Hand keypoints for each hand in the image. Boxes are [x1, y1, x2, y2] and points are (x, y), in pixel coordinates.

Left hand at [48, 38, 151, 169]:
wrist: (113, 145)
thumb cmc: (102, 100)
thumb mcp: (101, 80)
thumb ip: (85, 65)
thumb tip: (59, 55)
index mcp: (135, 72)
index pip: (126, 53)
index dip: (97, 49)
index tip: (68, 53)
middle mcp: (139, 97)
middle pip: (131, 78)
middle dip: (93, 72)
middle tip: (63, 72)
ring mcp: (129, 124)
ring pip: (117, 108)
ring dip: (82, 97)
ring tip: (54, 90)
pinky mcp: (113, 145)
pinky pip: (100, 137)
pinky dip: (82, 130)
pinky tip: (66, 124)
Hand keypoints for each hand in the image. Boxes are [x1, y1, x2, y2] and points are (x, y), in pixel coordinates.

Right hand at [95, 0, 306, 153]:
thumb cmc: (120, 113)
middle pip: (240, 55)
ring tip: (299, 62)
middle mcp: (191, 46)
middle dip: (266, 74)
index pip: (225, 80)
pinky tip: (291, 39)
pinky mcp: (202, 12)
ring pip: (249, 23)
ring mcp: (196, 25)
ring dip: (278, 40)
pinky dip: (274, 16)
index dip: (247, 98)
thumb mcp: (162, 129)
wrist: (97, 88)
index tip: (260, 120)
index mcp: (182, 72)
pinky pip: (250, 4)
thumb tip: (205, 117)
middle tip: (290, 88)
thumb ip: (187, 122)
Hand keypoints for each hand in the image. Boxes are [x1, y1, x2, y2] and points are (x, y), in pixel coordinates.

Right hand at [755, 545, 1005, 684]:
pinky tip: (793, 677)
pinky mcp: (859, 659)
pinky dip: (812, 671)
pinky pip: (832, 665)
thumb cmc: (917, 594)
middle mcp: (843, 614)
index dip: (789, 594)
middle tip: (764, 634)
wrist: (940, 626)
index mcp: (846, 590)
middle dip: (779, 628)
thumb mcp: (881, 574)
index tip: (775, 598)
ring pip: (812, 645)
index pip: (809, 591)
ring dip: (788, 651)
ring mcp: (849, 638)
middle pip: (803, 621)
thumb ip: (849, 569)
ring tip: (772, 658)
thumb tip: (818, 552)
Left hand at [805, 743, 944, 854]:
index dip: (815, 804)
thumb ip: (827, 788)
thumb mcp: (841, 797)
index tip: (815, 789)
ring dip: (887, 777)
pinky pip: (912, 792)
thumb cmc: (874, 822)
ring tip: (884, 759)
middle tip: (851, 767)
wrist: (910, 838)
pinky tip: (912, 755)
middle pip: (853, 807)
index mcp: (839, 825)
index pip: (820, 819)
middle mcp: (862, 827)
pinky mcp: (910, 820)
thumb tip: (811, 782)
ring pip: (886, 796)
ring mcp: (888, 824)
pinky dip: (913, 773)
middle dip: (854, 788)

...

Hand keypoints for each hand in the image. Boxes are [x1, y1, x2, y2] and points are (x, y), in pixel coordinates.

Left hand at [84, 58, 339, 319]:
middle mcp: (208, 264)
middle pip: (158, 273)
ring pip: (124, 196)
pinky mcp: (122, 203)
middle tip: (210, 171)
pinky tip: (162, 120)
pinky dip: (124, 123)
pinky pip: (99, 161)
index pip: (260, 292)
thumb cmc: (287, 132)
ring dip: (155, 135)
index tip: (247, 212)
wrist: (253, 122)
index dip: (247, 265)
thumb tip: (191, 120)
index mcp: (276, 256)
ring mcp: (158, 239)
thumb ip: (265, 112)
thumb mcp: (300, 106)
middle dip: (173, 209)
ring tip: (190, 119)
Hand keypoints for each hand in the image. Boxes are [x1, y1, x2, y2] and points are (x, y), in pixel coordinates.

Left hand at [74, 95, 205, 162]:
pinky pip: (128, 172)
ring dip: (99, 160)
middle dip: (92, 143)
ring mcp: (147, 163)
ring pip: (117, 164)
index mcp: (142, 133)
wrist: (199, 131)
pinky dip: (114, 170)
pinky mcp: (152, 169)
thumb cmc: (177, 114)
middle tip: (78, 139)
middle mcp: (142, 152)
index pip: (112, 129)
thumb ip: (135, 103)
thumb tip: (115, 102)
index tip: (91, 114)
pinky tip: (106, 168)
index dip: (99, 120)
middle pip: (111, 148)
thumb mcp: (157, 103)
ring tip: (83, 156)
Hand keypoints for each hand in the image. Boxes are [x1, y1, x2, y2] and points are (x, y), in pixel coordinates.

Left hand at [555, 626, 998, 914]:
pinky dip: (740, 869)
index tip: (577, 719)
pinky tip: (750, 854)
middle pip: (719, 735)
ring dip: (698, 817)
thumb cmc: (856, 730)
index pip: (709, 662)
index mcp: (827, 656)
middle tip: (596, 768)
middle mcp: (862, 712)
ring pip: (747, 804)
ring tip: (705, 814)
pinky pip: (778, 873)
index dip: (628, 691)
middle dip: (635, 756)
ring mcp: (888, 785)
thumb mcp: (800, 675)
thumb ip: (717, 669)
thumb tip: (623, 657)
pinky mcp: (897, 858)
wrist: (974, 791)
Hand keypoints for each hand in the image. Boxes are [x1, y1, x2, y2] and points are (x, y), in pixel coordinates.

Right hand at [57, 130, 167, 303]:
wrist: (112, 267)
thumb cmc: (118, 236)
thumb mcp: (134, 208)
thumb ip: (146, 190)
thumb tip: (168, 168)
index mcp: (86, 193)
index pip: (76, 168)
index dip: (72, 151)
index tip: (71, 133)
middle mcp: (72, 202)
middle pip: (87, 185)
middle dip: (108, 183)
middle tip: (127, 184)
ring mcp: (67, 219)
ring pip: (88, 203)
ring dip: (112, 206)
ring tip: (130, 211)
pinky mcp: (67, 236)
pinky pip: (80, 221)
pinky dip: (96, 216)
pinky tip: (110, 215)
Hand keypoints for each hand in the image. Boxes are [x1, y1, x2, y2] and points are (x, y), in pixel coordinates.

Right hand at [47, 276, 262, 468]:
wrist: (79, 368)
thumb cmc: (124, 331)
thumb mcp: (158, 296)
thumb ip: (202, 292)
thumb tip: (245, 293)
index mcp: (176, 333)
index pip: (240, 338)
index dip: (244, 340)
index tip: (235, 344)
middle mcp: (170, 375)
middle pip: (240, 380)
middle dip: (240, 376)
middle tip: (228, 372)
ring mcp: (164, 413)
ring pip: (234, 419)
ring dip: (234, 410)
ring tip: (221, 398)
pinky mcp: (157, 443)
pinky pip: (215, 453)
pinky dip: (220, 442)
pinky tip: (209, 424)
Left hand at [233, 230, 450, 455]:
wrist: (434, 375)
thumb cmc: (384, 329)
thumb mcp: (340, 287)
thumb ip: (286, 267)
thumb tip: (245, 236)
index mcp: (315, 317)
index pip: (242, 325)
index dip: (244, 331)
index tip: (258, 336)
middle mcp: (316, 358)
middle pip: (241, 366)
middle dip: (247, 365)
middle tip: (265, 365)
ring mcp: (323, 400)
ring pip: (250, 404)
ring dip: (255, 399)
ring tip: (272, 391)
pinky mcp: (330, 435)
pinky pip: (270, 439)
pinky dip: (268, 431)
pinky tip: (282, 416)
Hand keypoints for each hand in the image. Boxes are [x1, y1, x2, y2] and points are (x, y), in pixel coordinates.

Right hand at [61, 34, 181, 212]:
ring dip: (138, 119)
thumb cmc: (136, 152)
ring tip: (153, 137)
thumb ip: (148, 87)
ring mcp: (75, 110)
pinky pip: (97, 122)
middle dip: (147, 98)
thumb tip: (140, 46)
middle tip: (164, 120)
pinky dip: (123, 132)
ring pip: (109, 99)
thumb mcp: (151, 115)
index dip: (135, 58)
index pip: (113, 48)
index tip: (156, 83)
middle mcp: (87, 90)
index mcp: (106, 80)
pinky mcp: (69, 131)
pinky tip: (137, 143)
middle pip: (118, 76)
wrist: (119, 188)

---

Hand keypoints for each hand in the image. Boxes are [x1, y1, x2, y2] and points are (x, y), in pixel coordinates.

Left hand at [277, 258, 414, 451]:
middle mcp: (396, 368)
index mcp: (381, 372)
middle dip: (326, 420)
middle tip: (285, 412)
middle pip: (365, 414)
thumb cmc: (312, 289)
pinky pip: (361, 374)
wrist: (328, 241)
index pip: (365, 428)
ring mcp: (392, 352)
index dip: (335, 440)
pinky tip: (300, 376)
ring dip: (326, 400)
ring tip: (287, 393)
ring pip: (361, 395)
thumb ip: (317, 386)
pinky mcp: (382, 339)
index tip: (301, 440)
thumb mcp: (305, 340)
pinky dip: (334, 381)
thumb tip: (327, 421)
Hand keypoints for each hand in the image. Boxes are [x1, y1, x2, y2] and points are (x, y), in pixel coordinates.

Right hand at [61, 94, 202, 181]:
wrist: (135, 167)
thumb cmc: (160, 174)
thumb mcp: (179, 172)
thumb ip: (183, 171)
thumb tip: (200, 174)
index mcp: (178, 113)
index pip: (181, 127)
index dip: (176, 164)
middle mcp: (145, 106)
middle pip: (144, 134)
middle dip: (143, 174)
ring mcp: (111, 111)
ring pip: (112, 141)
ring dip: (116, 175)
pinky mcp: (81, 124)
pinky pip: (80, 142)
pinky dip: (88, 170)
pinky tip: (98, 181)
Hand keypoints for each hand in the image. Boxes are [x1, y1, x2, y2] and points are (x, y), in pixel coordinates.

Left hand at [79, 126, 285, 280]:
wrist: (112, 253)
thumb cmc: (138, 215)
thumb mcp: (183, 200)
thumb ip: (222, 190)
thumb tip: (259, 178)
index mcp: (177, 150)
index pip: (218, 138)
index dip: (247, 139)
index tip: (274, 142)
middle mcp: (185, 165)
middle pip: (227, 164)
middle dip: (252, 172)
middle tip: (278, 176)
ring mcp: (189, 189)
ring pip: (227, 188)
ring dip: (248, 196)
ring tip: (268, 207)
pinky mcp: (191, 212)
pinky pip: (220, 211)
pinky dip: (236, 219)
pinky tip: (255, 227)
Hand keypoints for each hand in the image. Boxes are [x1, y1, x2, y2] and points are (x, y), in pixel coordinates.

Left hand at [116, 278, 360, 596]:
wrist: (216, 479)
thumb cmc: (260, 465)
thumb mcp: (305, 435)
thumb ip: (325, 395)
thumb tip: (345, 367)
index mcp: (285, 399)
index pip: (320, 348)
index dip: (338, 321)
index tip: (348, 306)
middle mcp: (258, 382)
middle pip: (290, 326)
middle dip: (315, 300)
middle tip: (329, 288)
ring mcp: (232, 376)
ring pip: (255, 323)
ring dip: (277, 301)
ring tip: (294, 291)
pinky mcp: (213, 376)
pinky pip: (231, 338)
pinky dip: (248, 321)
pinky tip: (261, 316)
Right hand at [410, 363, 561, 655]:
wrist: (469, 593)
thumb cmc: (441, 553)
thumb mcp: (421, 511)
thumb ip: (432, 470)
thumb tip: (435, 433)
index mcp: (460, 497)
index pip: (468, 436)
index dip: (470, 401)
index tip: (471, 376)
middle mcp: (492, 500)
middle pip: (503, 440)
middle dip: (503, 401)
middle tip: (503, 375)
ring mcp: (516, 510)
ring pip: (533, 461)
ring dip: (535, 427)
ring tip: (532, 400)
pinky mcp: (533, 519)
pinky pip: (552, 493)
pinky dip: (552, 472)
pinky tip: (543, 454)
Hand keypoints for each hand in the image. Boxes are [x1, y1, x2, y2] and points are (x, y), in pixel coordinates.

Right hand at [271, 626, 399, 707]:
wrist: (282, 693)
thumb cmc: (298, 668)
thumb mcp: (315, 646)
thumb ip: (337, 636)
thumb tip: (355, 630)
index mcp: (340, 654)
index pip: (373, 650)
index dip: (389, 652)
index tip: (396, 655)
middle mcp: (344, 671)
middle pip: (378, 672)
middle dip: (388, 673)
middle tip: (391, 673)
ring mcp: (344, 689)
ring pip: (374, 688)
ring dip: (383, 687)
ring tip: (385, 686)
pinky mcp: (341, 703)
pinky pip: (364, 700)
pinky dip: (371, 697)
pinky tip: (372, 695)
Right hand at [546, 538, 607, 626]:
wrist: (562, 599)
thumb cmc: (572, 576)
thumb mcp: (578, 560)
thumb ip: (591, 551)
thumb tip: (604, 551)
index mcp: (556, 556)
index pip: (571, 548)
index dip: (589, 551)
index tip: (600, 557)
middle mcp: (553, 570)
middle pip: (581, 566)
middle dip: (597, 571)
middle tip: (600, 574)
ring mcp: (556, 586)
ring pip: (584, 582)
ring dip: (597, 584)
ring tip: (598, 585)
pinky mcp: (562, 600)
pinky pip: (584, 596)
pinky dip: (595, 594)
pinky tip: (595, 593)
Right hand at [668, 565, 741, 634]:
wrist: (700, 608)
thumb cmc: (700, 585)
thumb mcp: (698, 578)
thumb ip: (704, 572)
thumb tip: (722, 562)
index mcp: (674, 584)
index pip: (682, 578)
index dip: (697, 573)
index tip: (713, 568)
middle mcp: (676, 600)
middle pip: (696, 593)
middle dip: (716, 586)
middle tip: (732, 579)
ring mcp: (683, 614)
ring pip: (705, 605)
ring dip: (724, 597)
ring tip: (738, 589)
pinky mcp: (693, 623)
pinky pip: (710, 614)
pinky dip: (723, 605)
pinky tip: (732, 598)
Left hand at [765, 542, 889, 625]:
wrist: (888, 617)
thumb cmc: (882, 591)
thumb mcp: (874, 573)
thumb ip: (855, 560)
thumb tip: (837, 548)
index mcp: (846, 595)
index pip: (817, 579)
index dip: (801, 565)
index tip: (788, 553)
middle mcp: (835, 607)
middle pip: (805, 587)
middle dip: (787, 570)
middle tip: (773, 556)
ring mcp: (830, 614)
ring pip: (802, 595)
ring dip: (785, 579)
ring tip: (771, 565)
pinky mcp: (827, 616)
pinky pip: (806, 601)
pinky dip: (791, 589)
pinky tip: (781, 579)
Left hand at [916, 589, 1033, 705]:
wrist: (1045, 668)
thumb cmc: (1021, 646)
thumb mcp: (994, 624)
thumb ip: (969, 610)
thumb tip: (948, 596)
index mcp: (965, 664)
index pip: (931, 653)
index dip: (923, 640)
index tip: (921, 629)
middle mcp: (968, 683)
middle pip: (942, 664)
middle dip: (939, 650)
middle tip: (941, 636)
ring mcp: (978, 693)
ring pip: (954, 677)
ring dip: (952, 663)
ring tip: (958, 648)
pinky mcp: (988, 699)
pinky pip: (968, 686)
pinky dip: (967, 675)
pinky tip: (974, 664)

**TASK DIRECTIONS**
Copy every line above in which the string "Right" shows up.

**EXPECTED ANSWER**
Right hand at [95, 0, 306, 153]:
Right hand at [755, 545, 1005, 684]:
Right hand at [57, 130, 167, 303]:
Right hand at [47, 276, 262, 468]:
Right hand at [61, 34, 181, 212]:
Right hand at [61, 94, 202, 181]:
Right hand at [410, 363, 561, 655]:
Right hand at [271, 626, 399, 707]:
Right hand at [546, 538, 607, 626]:
Right hand at [668, 565, 741, 634]:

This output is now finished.